Furthermore, under the USA Patriot Act, which Congress passed in October, the attorney general may certify a non-citizen as a terrorist and order him detained for six months. He must also review each detention every six months and can extend it, in case he decides the detainee remains a national security threat. 

However, if the INS proves its case and a judge rules that the non-citizen is deportable, he should be detained until flight back home can be arranged. But detainees' lawyers can appeal deportation orders to the Board of Immigration Appeals, and can file habeas corpus petitions (writ directed by a judge to some person who is detaining another, commanding him to bring the body of the person in his custody at a specified time to a specified place for a specified purpose, the writ's sole function is to release an individual from unlawful imprisonment) asking a federal judge to hold hearing on the legality of their detention. 

Detainees' lawyers can also file claims before an immigration judge that the detainee, who have histories of anti-government activism in their home country, would likely be tortured and persecuted by his own government if sent back.

The Human Rights, Education and Law Project (HELP), an organization dedicated to protecting the civil and human rights of Muslims, issued a statement in which it demanded the Justice Department provide a complete and accurate accounting of all detainees being held as a result of the investigation of the September 11 attacks. 
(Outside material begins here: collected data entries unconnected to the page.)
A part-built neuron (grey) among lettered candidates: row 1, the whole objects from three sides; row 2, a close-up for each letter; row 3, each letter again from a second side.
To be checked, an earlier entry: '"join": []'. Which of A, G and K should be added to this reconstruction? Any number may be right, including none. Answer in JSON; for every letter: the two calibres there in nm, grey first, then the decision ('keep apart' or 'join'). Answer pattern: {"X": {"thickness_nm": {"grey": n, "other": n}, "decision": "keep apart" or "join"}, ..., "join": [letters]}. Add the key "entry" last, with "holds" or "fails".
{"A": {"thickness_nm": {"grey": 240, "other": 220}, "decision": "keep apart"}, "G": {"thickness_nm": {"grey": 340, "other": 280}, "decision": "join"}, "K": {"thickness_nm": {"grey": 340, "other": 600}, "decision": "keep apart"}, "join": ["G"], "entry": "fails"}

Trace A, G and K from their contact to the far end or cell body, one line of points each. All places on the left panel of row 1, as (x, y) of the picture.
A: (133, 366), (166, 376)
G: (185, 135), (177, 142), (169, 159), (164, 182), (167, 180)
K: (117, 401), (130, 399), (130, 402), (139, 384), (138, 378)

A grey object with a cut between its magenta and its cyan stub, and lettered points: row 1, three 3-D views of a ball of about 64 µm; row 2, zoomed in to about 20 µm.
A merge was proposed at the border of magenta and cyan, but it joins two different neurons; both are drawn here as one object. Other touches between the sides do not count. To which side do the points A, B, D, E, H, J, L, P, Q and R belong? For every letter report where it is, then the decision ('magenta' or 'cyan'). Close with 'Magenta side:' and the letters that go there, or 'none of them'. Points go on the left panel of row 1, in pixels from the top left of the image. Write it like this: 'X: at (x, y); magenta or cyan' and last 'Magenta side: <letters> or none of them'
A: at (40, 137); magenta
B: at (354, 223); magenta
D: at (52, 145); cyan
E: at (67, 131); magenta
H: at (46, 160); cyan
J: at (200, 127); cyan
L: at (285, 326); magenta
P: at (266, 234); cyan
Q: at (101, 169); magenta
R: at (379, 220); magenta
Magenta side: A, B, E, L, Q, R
HELP further demanded the Justice Department move more quickly to clear existing cases and release those not linked in any way to the events on Sept. 11.

U.S. Attorney General John Aschroft has argued that some of the information must be kept secret to aid in investigations against detainees.

Kate Martin, of the Center for National Security Studies, a plaintiff in the case, said that instead of federal officials "simply announcing that they are respecting the Constitution, we need evidence that will show whether that is true."

Among the detainees is Rabih Haddad, a Muslim who serves on the board of a group suspected of funding terrorism. According to his attorney, Ashraf Nubani, the INS detained Haddad last week on a visa violation; the same day federal agents raided the offices of Global Relief Foundation of Bridgeview, Ill. 

Haddad, 41, a Lebanese native who lives in Ann Arbor, Michigan, is on the group's board of trustees.

However, INS officials refused to comment on the case and the FBI referred all questions to the immigration agency. Nubani said INS officials told him Haddad would be held without bond or a detention hearing. He has a wife and four children.

According to his Nubani, Haddad came to the United States in 1998 on a tourist visa that has since expired. He said Haddad has applied for permanent residency and blamed the detention on the post-Sept. 11 political climate.

Michael Steinberg, legal director of the ACLU of Michigan, called Haddad a beloved member of the community.

"In my view the federal agents are destroying any trust that exists between the law enforcement and the Arab community," Steinberg said.

Meanwhile, in response to the INS' detention of Haddad, the Muslim Community Association of Ann Arbor and the Vicinity issued the following comment:


Pastor Rabih Haddad is a well-known and respected member of the community, with strong ties to his family and community. Friends and colleagues know Pastor Haddad as a compassionate, law-abiding individual with no criminal record who has made significant contributions to the Ann Arbor community as a whole. He has been successful in his goal of bringing people together through his participation in numerous community open houses, town hall meetings, interfaith services and presentations at churches, colleges and universities. His message of inclusion has been especially pertinent following the tragic events of September 11th.

The INS has offered no credible basis for its determination that he should be held without bond because he was both a flight risk and a danger to the community. He has been detained since the evening of Friday, December 14 in Monroe County, Michigan, under the jurisdiction of the INS' Detroit District Office.